**AIM**
Lay out every one of the records below as a numbered list, omitting any blank lines.
[start of PROVIDED RECORDS]
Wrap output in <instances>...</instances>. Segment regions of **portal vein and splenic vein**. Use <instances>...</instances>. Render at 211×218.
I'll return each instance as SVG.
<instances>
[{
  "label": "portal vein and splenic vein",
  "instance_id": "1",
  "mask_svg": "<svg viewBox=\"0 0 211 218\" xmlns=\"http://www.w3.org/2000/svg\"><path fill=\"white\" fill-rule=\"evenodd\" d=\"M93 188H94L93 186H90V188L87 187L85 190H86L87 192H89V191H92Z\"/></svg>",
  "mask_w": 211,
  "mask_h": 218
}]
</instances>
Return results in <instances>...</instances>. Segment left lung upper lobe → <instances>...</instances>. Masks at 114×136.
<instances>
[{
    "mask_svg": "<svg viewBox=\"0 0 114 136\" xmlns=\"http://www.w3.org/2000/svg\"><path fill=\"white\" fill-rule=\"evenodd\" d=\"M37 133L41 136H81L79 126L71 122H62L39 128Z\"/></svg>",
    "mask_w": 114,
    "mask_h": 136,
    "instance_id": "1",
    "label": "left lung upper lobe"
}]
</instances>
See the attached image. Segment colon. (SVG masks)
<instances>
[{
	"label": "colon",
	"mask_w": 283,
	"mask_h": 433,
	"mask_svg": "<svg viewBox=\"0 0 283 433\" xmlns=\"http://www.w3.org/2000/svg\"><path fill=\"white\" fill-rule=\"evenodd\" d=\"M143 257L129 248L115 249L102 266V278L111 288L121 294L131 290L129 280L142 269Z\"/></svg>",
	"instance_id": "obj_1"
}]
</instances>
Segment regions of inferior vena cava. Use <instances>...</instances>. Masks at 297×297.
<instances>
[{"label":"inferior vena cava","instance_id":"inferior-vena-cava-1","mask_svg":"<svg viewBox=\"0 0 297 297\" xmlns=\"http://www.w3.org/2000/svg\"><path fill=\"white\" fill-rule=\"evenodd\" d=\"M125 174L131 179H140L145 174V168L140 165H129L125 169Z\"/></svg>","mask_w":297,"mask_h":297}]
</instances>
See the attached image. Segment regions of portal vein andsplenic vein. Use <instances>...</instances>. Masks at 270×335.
[end of PROVIDED RECORDS]
**THE OUTPUT**
1. Wrap output in <instances>...</instances>. Segment regions of **portal vein and splenic vein**. Use <instances>...</instances>. Render at 211×218.
2. I'll return each instance as SVG.
3. <instances>
4. [{
5.   "label": "portal vein and splenic vein",
6.   "instance_id": "1",
7.   "mask_svg": "<svg viewBox=\"0 0 211 218\" xmlns=\"http://www.w3.org/2000/svg\"><path fill=\"white\" fill-rule=\"evenodd\" d=\"M93 188H94L93 186H90V188L87 187L85 190H86L87 192H89V191H92Z\"/></svg>",
8.   "mask_w": 211,
9.   "mask_h": 218
10. }]
11. </instances>
12. Return results in <instances>...</instances>. Segment left lung upper lobe → <instances>...</instances>. Masks at 114×136.
13. <instances>
14. [{
15.     "mask_svg": "<svg viewBox=\"0 0 114 136\" xmlns=\"http://www.w3.org/2000/svg\"><path fill=\"white\" fill-rule=\"evenodd\" d=\"M37 133L41 136H81L79 126L71 122H62L39 128Z\"/></svg>",
16.     "mask_w": 114,
17.     "mask_h": 136,
18.     "instance_id": "1",
19.     "label": "left lung upper lobe"
20. }]
21. </instances>
22. See the attached image. Segment colon. (SVG masks)
23. <instances>
24. [{
25. 	"label": "colon",
26. 	"mask_w": 283,
27. 	"mask_h": 433,
28. 	"mask_svg": "<svg viewBox=\"0 0 283 433\" xmlns=\"http://www.w3.org/2000/svg\"><path fill=\"white\" fill-rule=\"evenodd\" d=\"M143 257L129 248L115 249L102 266V278L111 288L121 294L131 290L129 280L142 269Z\"/></svg>",
29. 	"instance_id": "obj_1"
30. }]
31. </instances>
32. Segment regions of inferior vena cava. Use <instances>...</instances>. Masks at 297×297.
33. <instances>
34. [{"label":"inferior vena cava","instance_id":"inferior-vena-cava-1","mask_svg":"<svg viewBox=\"0 0 297 297\" xmlns=\"http://www.w3.org/2000/svg\"><path fill=\"white\" fill-rule=\"evenodd\" d=\"M125 174L131 179H140L145 174V168L140 165H129L125 169Z\"/></svg>","mask_w":297,"mask_h":297}]
35. </instances>
36. See the attached image. Segment regions of portal vein andsplenic vein. Use <instances>...</instances>. Masks at 270×335.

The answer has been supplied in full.